Two escaped inmates from Georgia captured: authorities

June 15 (Reuters) - Two inmates accused of shooting to death a pair of armed guards during an escape from a prison bus in Georgia were captured on Thursday night in Tennessee, authorities said.

Donnie Rowe, 43, and Ricky Dubose, 24, were apprehended following a car chase with police about an hour's drive southeast of Nashville, said Stephen Emmett, a special agent for the Federal Bureau of Investigation in Atlanta.

Authorities were responding to a report of a home invasion in the area of Shelbyville, Tennessee.
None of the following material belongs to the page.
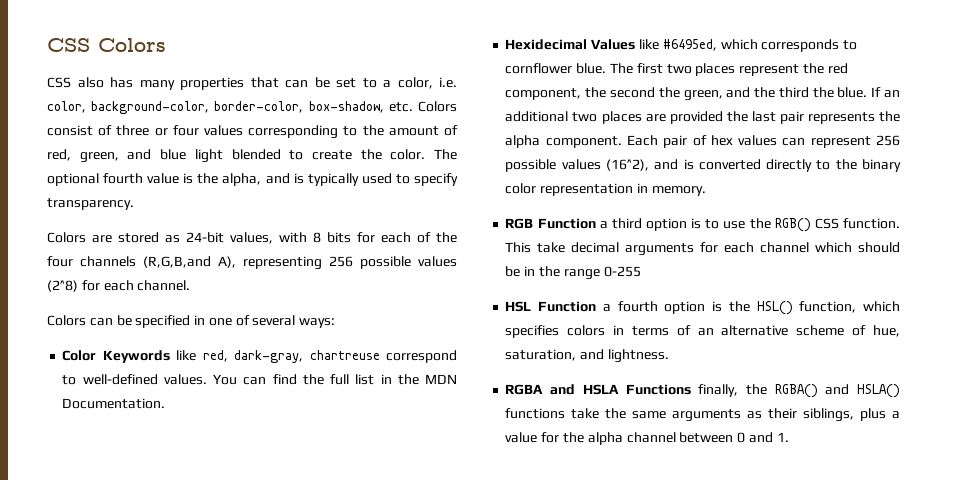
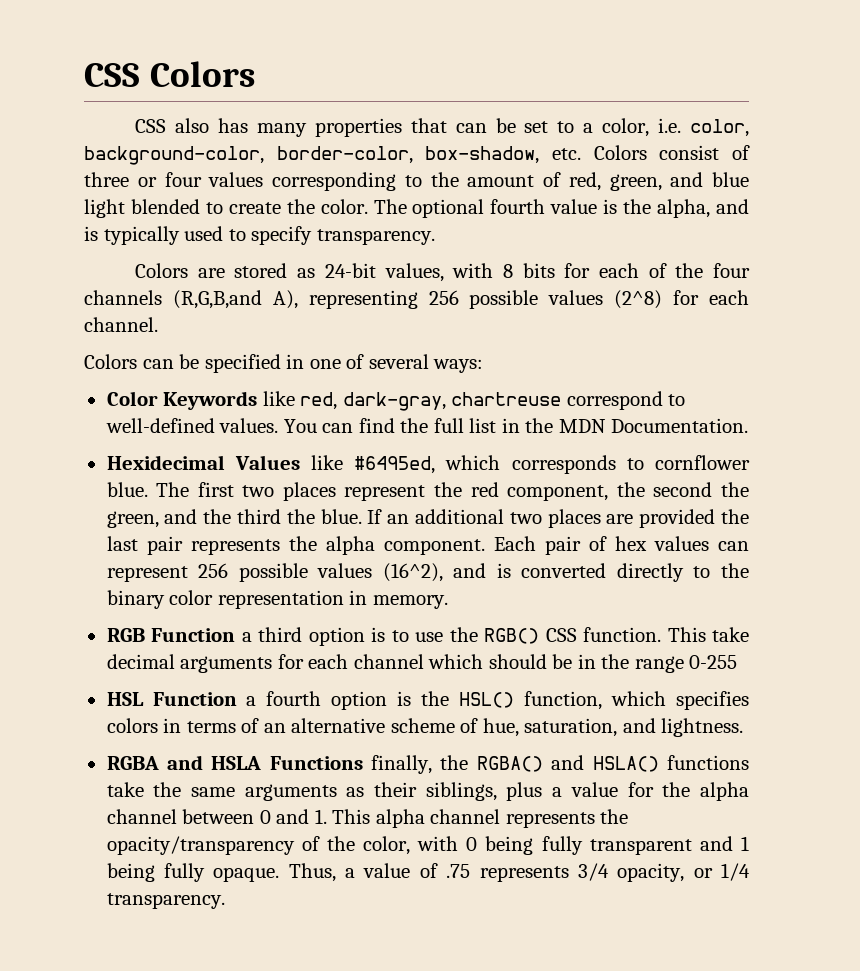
(789, 437) none -> [332,809,629,828] [106,836,749,855] [106,863,751,882] [106,893,225,909] This alpha channel represents the opacity/transparency of the color, with 0 being fully transparent and 1 being fully opaque. Thus, a value of .75 represents 3/4 opacity, or 1/4 transparency.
The fugitives entered the home of an elderly couple, tied them up and stole their car, leading police on a car chase, Emmett said.

The fugitives then crashed the car on Interstate 24 and fled on foot into a wooded area before entering a property in the area of the community of Christiana, outside of Murfreesboro, Emmett said.

The pair were eventually taken into custody by Tennessee authorities, he said, adding he was not aware of any injuries to law enforcement during the pursuit or arrests.

The Atlanta Journal-Constitution, citing Georgia Bureau of Investigation Director Vernan Keenan, reported that gunshots were fired.

The two men, who were serving time for armed robbery, escaped on Tuesday in rural Putnam County, about 70 miles southeast of Atlanta, as they were being transported between two prison facilities with 31 other inmates.

After their escape, Putnam County Sheriff Howard Sills described the prisoners as "dangerous beyond description" and said a day later that the search for them had been expanded nationwide.

Sills said the fugitives each had 9 mm guns they took off the prison officers they killed.

Ricky Myrick, assistant commissioner of the Georgia Department of Corrections, told reporters on Wednesday that the inmates were most recently cellmates at Baldwin State Prison and had been cellmates at other Georgia prisons.

"They have known each other for quite a while," Myrick said.